In falling off, the flowers leave behind them a stout ovary with four cells and a large number [525] of young seeds. The capsule when ripe, opens at its summit with four valves, and contains often from two to three hundred seeds. A hundred capsules on the main stem is an average estimate, and the lateral branches may ripen even still more fruits, by which a very rapid dissemination is ensured.

This striking species was found in a locality near Hilvers, in the vicinity of Amsterdam, where it grew in some thousands of individuals. Ordinarily biennial, it produces rosettes in the first, and stems in the second year. Both the stems and the rosettes were at once seen to be highly variable, and soon distinct varieties could be distinguished among them.

The first discovery of this locality was made in 1886. Afterwards I visited it many times, often weekly or even daily during the first few years, and always at least once a year up to the present time. This stately plant showed the long-sought peculiarity of producing a number of new species every year. Some of them were observed directly on the field, either as stems or as rosettes. The latter could be transplanted into my garden for further observation, and the stems yielded seeds to be sown under like control. Others were too weak to live a sufficiently long time in the field. They were discovered by sowing seed from indifferent plants [526] of the wild locality in the garden. A third and last method of getting still more new species from the original strain, was the repetition of the sowing process, by saving and sowing the seed which ripened on the introduced plants. These various methods have led to the discovery of over a dozen new types, never previously observed or described.

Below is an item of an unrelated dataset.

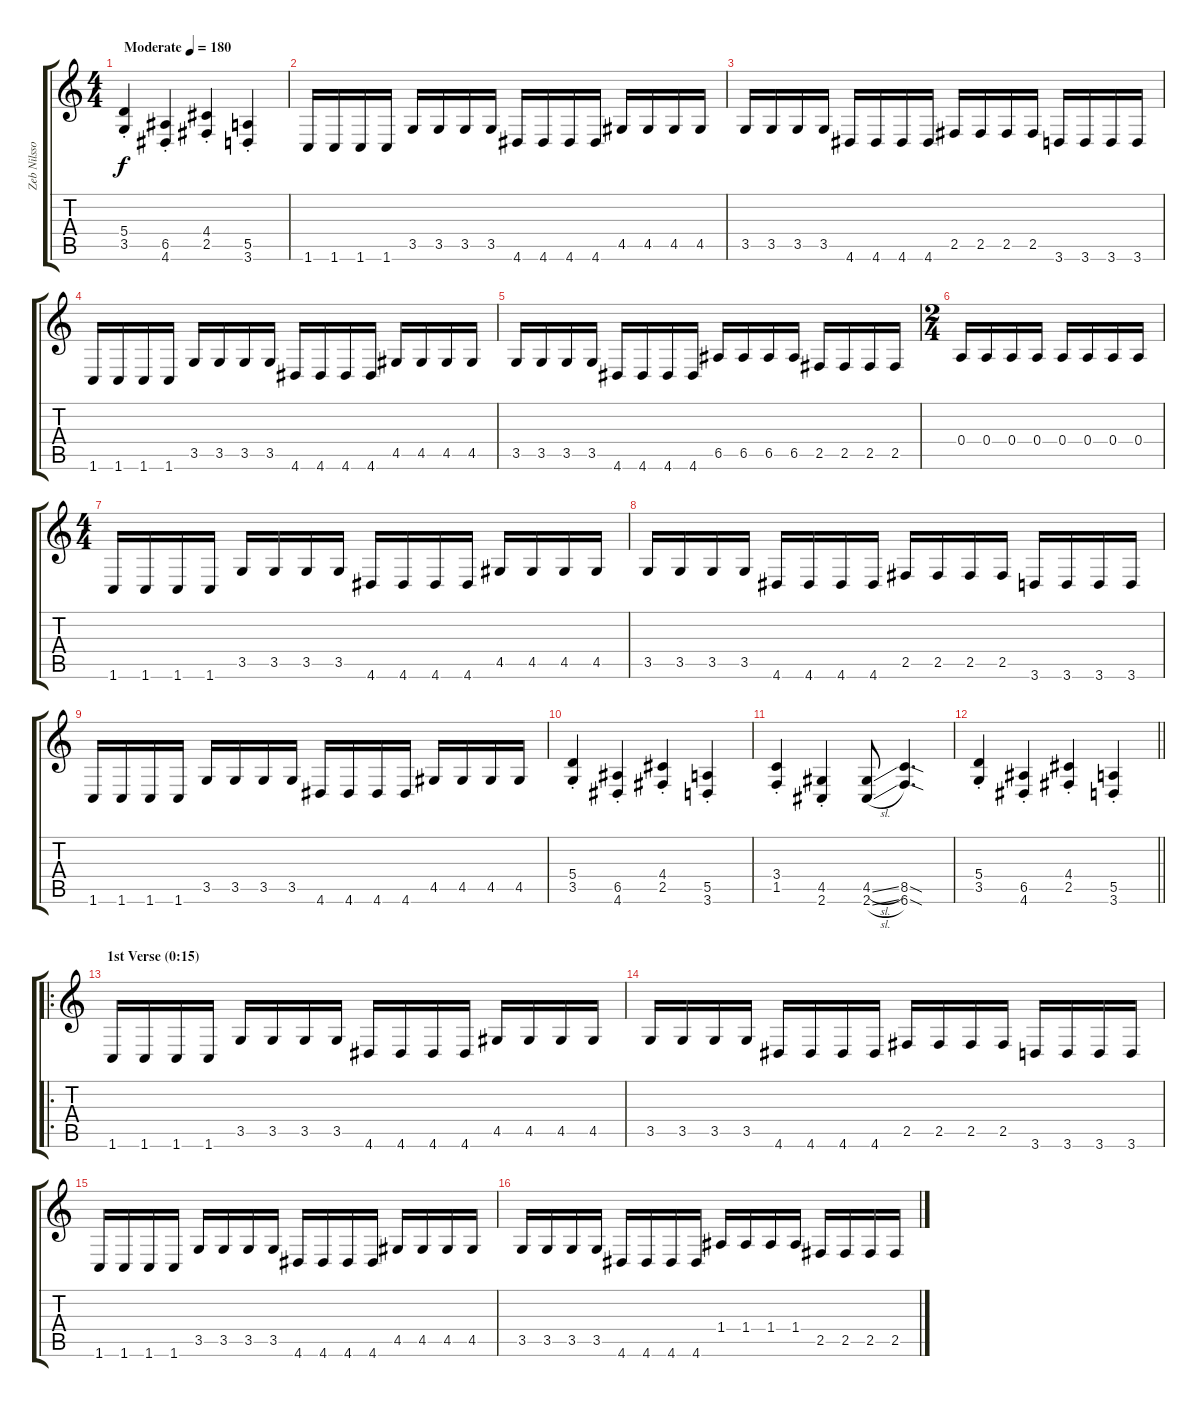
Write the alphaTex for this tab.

Leaving the physiologic side of the relations of these new forms for the next lecture, it would be profitable to give a short description of the several novelties. To this end they may be combined under five different heads, according to their systematic value. The first head includes those which are evidently to be considered as varieties, in the narrower sense of the word, as previously given. The second and third heads indicate the real progressive elementary species, first those which are as strong as the parent-species, and secondly a group of weaker types, apparently not destined to be successful. Under the fourth head I shall include some inconstant forms, and under the last head those that are organically incomplete.

Of varieties with a negative attribute, or real retrograde varieties, I have found three, all of them in a flowering condition in the field. I have given them the names of _laevifolia_, _brevistylis_ and _nanella_.